Many of the problems businesses face aren’t new; companies have been dealing with them for decades, and scholars have been studying them for just as long. Making use of academic research means executive teams should be able to reach proven solutions faster. But with so much information to sift through, how can they do so without the help of those who stay on top of the ever-evolving scholarly library? Hawthorne’s career experience helped guide him toward an answer.
Hawthorne says that as a practitioner he embraced a philosophy that leadership is about getting others to want to do what you need them to do, and found that by combining the principles of empowerment, transparency and information availability he could achieve superior solutions. He also regularly spoke to practitioners on these issues and came to view his approach as a form of inclusive leadership.
The UF DBA program provided Hawthorne with the opportunity to help close the gap between business leaders and scholars, meeting his expectation that scholars would be well-familiar with the approaches that had served him so well as a practitioner. By joining the academic side he was able to use his newly developed skills to observe how scholars had developed corresponding solutions.
This approach guided Hawthorne’s research as a doctoral student, and he quickly recognized that several leadership literatures provided support and explanations for his leadership philosophy, while other literatures explored and confirmed the role of empowerment and transparency as predictors of workplace outcomes. On the other hand, while he found that information was an often-discussed topic across literatures, there wasn’t much research exploring the relationship between peoples’ information availability and their workplace outcomes. This provided the principal research motivation that has guided Hawthorne for the last several years.
Hawthorne says his research began by pulling together strands of research that he found in multiple literatures that had evolved separately from each other, but explored the role of information availability as a driver of workplace outcomes in different contexts. This inspired the thought that each of these foundational literatures were really looking at the same underlying variable and led Hawthorne to propose a new theory of contextual information availability in his dissertation – including a new measurement construct – which explains that variability in the information available to people in their work situations is an important predictor of their workplace outcomes. The dissertation begins: “To understand why people do the things they do it is important to examine the extent to which they know, or think they know, what there is to know.”
Hawthorne has continued his research as a visiting scholar at UF and has two articles in the publication process. The first is a paper entitled “Re-exploring the Antecedents of Proactivity at Work” and was published earlier this month in the Management Review Quarterly. Among other things, it reports evidence that contextual information availability is an antecedent of proactivity and offers a comprehensive proactivity model that updates prior research. The second paper is in its second stage of peer review at the Journal of Trust Research and reports a study of the relationships between peoples’ contextual information availability and their co-worker trust outcomes.

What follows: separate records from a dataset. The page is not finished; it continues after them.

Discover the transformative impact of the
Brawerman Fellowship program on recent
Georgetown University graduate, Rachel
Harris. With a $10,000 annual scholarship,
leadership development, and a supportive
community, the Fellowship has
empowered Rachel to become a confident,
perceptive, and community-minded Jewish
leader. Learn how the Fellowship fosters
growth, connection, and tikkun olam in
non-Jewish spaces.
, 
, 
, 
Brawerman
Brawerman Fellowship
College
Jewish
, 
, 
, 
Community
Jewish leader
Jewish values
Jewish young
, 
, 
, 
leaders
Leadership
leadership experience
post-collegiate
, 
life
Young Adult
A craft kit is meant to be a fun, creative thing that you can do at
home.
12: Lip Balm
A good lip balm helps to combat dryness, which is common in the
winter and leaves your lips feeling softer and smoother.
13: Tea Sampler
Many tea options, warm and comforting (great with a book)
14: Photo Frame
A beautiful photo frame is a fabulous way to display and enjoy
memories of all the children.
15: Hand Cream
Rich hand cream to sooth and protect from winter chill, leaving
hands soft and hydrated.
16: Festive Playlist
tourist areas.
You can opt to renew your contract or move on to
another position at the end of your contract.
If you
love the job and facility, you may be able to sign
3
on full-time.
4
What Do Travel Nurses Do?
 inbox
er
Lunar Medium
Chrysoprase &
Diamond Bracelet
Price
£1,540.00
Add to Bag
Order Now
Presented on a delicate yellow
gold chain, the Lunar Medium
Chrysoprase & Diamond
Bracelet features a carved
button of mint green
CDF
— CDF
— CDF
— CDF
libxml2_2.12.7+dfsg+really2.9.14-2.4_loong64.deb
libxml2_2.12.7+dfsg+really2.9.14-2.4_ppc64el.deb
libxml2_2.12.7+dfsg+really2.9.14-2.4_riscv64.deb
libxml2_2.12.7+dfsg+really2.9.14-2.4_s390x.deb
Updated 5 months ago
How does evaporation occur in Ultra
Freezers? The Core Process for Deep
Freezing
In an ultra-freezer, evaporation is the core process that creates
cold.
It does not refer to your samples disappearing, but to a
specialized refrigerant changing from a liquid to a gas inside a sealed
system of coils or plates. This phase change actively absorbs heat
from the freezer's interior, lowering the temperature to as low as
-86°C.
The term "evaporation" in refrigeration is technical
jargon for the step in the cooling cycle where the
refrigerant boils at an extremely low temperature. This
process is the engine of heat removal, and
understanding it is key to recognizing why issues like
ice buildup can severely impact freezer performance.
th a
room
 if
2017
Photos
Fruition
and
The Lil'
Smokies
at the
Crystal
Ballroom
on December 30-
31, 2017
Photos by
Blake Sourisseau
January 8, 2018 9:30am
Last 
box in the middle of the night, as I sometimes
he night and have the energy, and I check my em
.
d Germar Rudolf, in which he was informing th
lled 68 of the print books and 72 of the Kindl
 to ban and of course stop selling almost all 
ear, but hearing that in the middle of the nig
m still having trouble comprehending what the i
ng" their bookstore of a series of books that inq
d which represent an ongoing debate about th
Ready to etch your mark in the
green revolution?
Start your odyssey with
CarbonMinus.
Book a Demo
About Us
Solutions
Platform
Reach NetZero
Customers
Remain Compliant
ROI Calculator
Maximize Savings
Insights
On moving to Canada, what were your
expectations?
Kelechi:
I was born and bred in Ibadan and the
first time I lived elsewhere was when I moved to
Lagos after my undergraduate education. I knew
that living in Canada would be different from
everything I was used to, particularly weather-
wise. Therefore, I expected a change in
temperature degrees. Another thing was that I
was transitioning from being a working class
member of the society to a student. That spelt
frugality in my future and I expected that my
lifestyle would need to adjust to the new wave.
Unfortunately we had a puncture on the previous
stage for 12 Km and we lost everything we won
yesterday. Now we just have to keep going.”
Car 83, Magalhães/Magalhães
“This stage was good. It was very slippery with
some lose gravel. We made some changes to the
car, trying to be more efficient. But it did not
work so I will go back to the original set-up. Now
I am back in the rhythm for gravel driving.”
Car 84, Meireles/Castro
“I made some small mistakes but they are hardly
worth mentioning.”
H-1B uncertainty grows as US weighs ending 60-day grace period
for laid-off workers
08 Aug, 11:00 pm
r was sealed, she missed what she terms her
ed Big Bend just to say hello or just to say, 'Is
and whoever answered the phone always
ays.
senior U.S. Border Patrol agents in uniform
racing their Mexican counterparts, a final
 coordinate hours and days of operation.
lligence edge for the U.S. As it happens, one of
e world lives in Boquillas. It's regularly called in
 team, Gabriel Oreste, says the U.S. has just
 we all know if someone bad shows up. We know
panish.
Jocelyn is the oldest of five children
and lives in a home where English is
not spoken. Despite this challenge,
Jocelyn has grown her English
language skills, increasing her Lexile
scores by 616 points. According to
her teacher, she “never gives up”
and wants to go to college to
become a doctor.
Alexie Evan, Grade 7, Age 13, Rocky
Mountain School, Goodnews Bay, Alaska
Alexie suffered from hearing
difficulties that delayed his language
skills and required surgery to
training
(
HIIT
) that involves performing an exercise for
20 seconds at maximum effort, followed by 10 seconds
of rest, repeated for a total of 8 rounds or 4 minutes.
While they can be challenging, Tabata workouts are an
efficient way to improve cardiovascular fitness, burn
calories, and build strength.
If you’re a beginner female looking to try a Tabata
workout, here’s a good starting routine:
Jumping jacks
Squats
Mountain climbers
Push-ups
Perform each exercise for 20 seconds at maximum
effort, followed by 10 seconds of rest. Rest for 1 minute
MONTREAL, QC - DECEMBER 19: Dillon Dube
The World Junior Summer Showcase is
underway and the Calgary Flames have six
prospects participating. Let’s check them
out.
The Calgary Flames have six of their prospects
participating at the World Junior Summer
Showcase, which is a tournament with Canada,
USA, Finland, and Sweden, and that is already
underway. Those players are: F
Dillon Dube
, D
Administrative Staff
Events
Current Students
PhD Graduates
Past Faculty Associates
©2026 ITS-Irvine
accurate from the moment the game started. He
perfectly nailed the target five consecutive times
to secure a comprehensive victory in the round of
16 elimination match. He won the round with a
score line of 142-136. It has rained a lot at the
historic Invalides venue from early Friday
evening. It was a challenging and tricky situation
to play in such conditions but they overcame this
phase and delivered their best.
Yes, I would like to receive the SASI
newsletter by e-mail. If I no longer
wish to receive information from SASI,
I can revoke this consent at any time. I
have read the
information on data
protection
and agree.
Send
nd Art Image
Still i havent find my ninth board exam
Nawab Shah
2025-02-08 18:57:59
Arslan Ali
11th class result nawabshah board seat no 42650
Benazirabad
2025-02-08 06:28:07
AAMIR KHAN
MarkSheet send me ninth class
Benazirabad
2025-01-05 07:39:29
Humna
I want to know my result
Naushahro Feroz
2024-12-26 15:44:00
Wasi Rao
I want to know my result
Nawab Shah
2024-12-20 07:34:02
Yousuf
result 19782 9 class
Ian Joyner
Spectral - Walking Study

Taking 50 years of career experience with him into the DBA program equipped Hawthorne to immediately dive into information sharing and other topics that had interested him for decades. It also enabled him to be a unique contributor in his cohort. Hawthorne has witnessed all that has changed in business since earning his MBA and juris doctorate in the 70s, including the technology available to business students. In his day, computers and handheld calculators weren’t available at universities, restricting him to instruments like sliderules – several of which are on display in the Fisher School of Accounting’s museum. When a faculty member pointed this out to Hawthorne, they shared a good laugh.
“Interacting both with faculty and colleagues in the cohort was wonderful,” he said. “People at UF have given me a whole new bag of tools and given me the credibility to share [my] ideas in the world of academic literature.”